#### Task instructions
Can you recast the records from the line containing "AUPR, AUROC, ACC, loss" through the end, inclusive, as a JSON list of strings with one string per line? Leave out blank lines and the pictures.

#### Exercise input

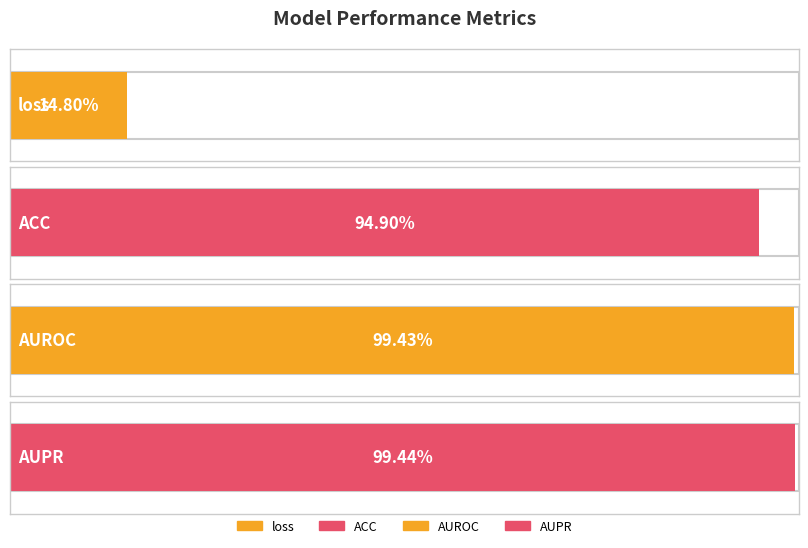

List the labels in order of value, largest first.

AUPR, AUROC, ACC, loss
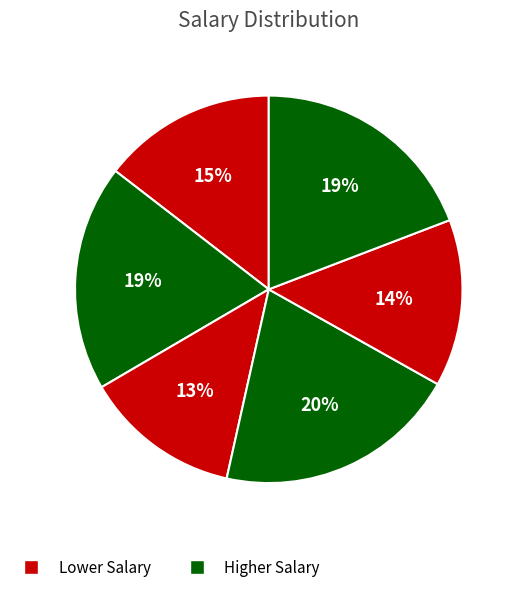

How many slices are in this pie chart?

6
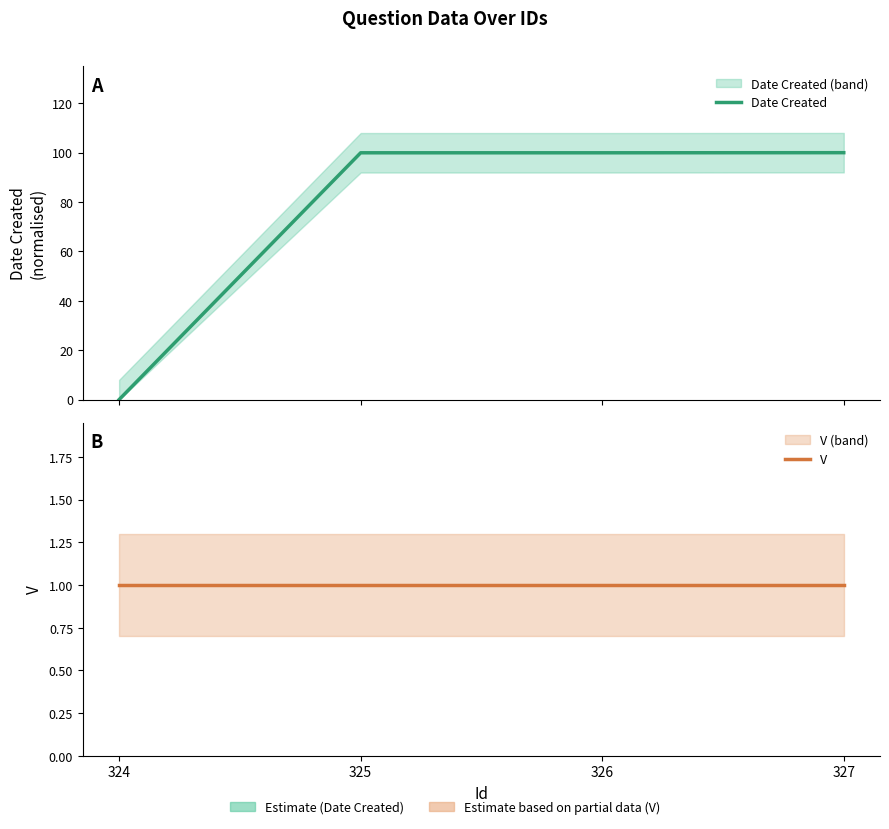

What is the sum of all Date Created values?

299.9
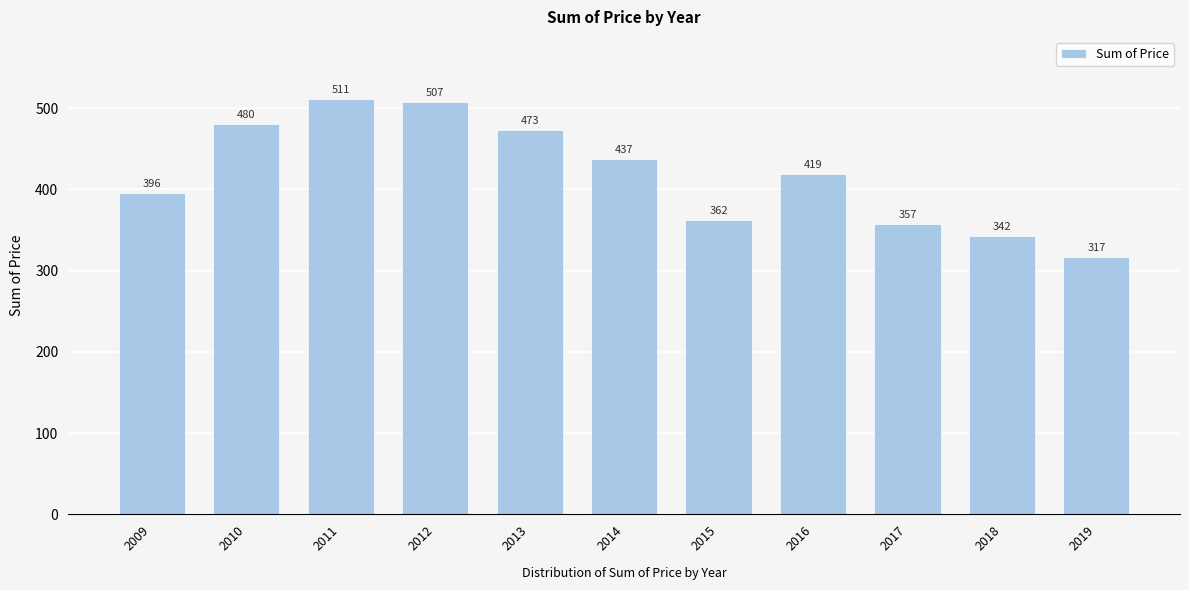

Reading left to right, extract all data points from this chart.

2009=396	2010=480	2011=511	2012=507	2013=473	2014=437	2015=362	2016=419	2017=357	2018=342	2019=317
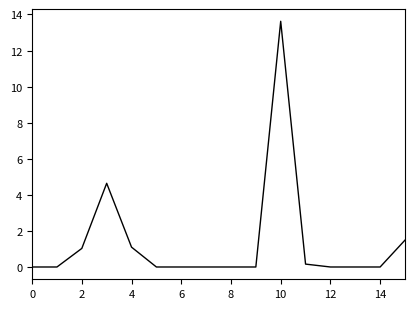

What is the sum of all values?

22.0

#### Written reply
[
  "AUPR, AUROC, ACC, loss",
  "How many slices are in this pie chart?",
  "6",
  "What is the sum of all Date Created values?",
  "299.9",
  "Reading left to right, extract all data points from this chart.",
  "2009=396\t2010=480\t2011=511\t2012=507\t2013=473\t2014=437\t2015=362\t2016=419\t2017=357\t2018=342\t2019=317",
  "What is the sum of all values?",
  "22.0"
]